Re: [Bpf] [PATCH V2] bpf, docs: Document BPF insn encoding in term of stored bytes

David Vernet <void@xxxxxxxxxxxxx> · Mon, 27 Feb 2023 14:01:37 -0600

On Mon, Feb 27, 2023 at 08:31:33PM +0100, Jose E. Marchesi wrote:
> 
> > On Mon, Feb 27, 2023 at 07:21:25PM +0100, Jose E. Marchesi wrote:
> >> 
> >> [Differences from V1:
> >> - Use rst literal blocks for figures.
> >> - Avoid using | in the basic instruction/pseudo instruction figure.

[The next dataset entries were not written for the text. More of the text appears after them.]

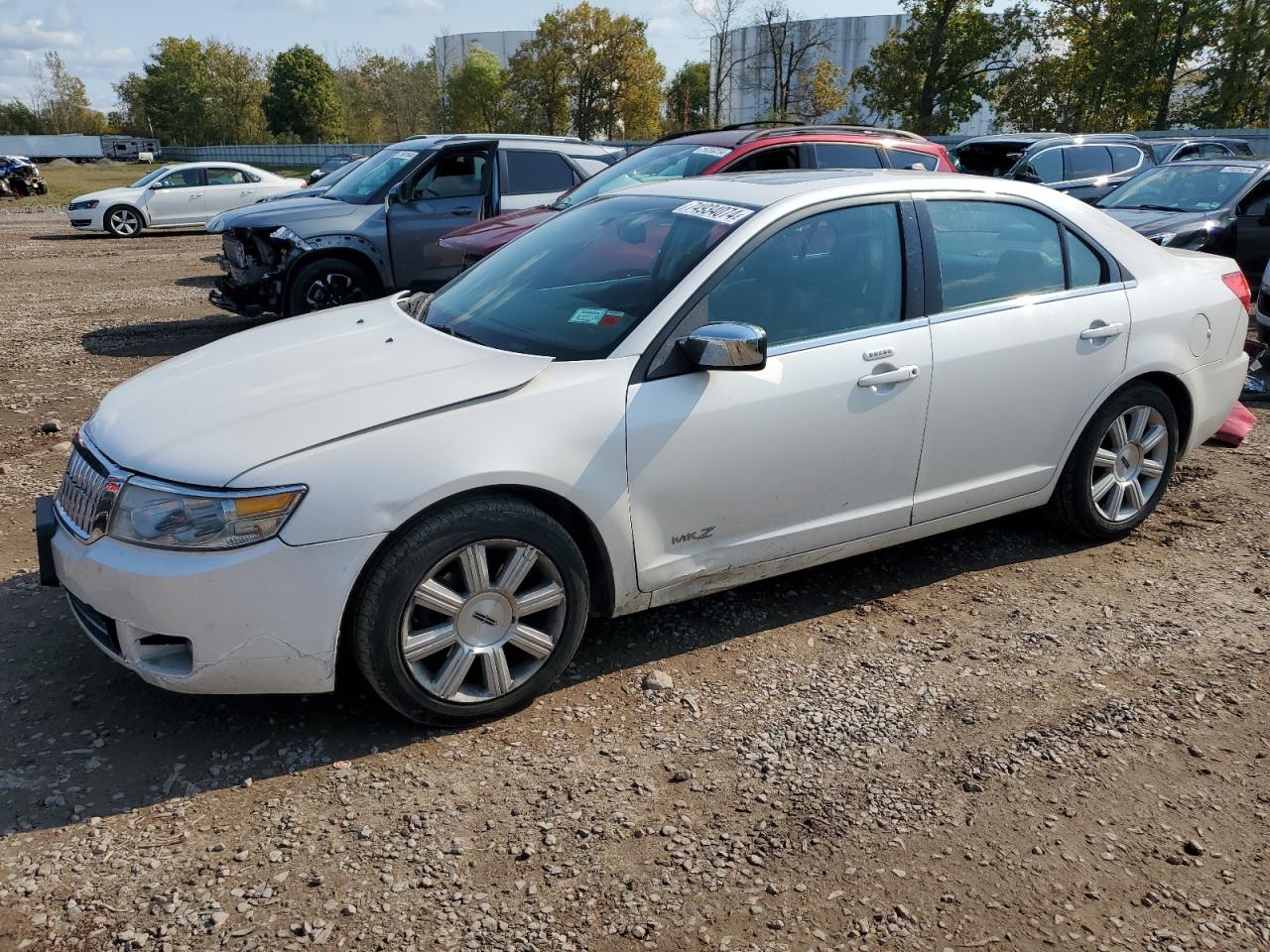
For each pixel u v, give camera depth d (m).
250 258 9.09
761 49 52.28
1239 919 2.44
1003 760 3.05
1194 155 17.47
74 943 2.29
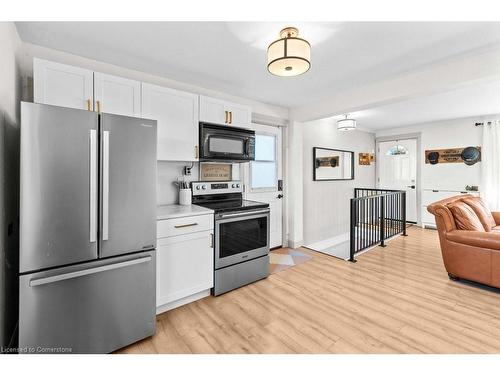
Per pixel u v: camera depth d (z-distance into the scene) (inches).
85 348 59.7
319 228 185.6
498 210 176.2
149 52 82.9
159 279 80.0
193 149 100.5
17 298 69.3
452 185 197.9
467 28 69.5
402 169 227.3
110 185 62.9
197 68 95.6
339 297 93.9
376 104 115.9
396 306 87.0
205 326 76.2
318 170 183.8
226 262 97.5
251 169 140.6
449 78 91.2
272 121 147.0
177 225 84.2
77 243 58.1
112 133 63.1
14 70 67.6
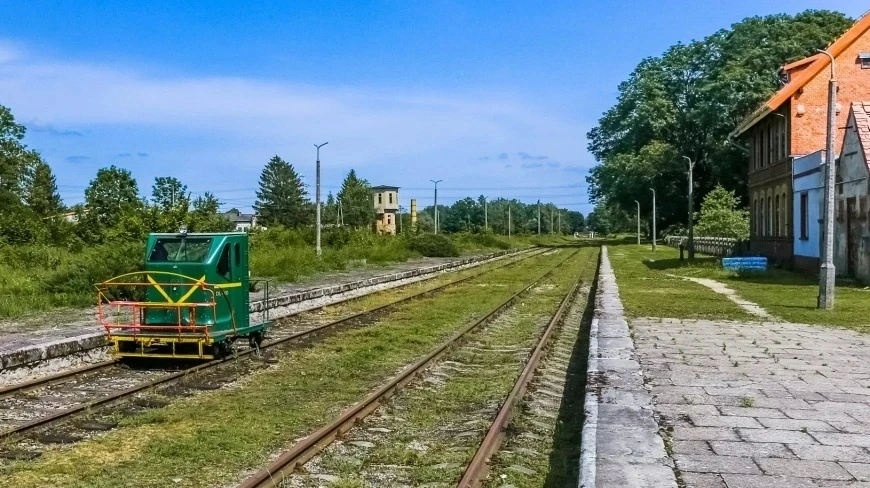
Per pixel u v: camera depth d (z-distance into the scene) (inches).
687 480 244.4
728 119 2719.0
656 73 3191.4
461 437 326.3
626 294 973.8
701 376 422.9
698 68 3088.1
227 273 523.8
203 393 411.5
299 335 620.1
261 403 387.2
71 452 298.2
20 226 1492.4
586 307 892.6
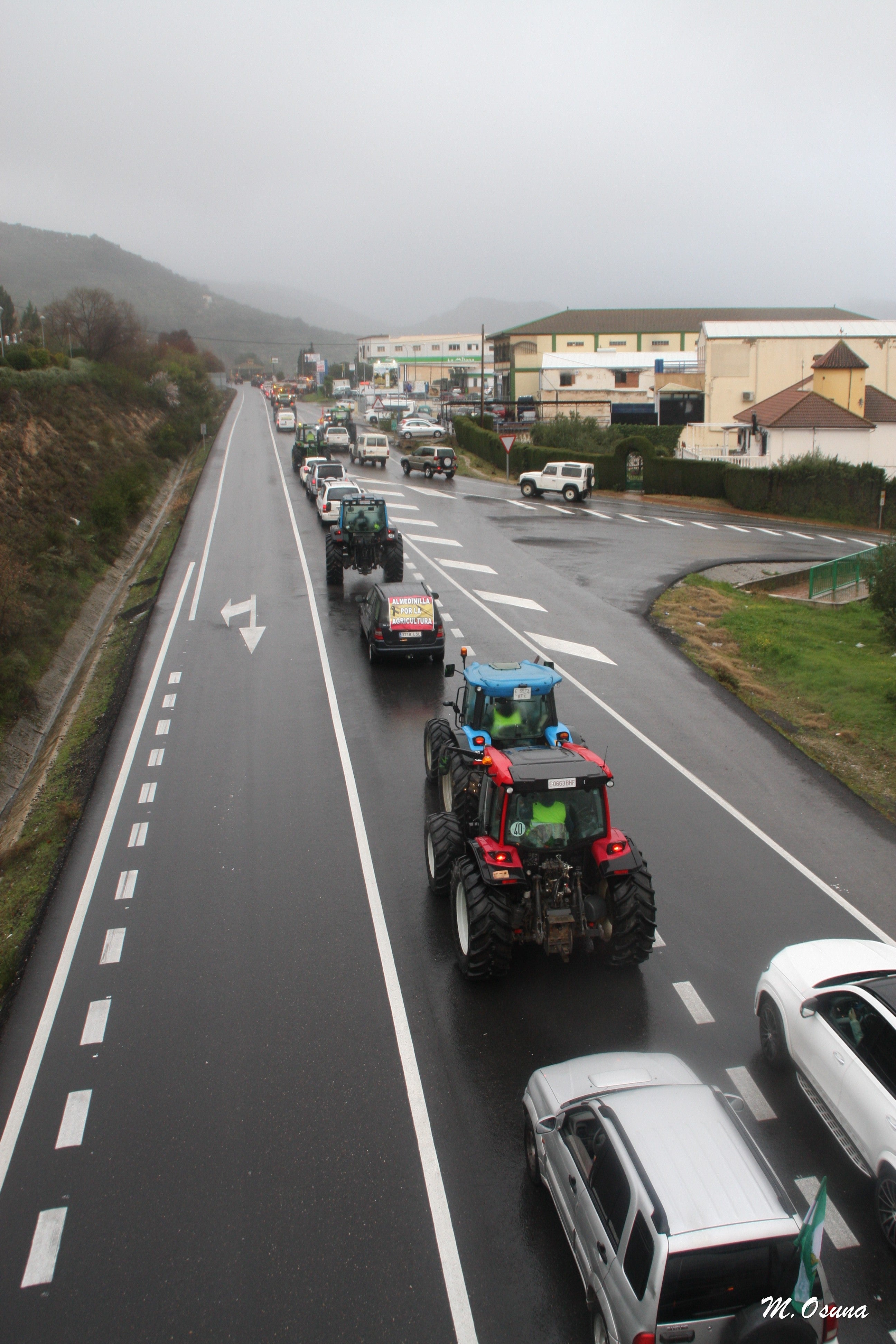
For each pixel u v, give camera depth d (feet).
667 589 93.20
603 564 105.40
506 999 31.12
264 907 36.76
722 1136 19.22
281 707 59.06
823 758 52.54
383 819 43.93
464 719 42.39
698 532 130.31
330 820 43.91
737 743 54.60
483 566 103.45
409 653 65.36
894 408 174.50
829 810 46.01
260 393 462.60
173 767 50.26
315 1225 22.59
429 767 47.57
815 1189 23.38
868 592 88.22
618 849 30.76
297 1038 29.30
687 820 44.73
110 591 99.71
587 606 86.17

> >> - Rebased to today's bpf-next master branch.]
> >> 
> >> This patch modifies instruction-set.rst so it documents the encoding
> >> of BPF instructions in terms of how the bytes are stored (be it in an
> >> ELF file or as bytes in a memory buffer to be loaded into the kernel
> >> or some other BPF consumer) as opposed to how the instruction looks
> >> like once loaded.
> >> 
> >> This is hopefully easier to understand by implementors looking to
> >> generate and/or consume bytes conforming BPF instructions.
> >> 
> >> The patch also clarifies that the unused bytes in a pseudo-instruction
> >> shall be cleared with zeros.
> >> 
> >> Signed-off-by: Jose E. Marchesi <jose.marchesi@xxxxxxxxxx>
> >
> > Thanks Jose, this looks a lot better. Just left a couple more small
> > suggestions + questions below before stamping.
> >
> >> 
> >> ---
> >>  Documentation/bpf/instruction-set.rst | 44 +++++++++++++--------------
> >>  1 file changed, 22 insertions(+), 22 deletions(-)
> >> 
> >> diff --git a/Documentation/bpf/instruction-set.rst b/Documentation/bpf/instruction-set.rst
> >> index 01802ed9b29b..3341bfe20e4d 100644
> >> --- a/Documentation/bpf/instruction-set.rst
> >> +++ b/Documentation/bpf/instruction-set.rst
> >> @@ -38,15 +38,13 @@ eBPF has two instruction encodings:
> >>  * the wide instruction encoding, which appends a second 64-bit immediate (i.e.,
> >>    constant) value after the basic instruction for a total of 128 bits.
> >>  
> >> -The basic instruction encoding looks as follows for a little-endian processor,
> >> -where MSB and LSB mean the most significant bits and least significant bits,
> >> -respectively:
> >> +The fields conforming an encoded basic instruction are stored in the
> >> +following order::
> >>  
> >> -=============  =======  =======  =======  ============
> >> -32 bits (MSB)  16 bits  4 bits   4 bits   8 bits (LSB)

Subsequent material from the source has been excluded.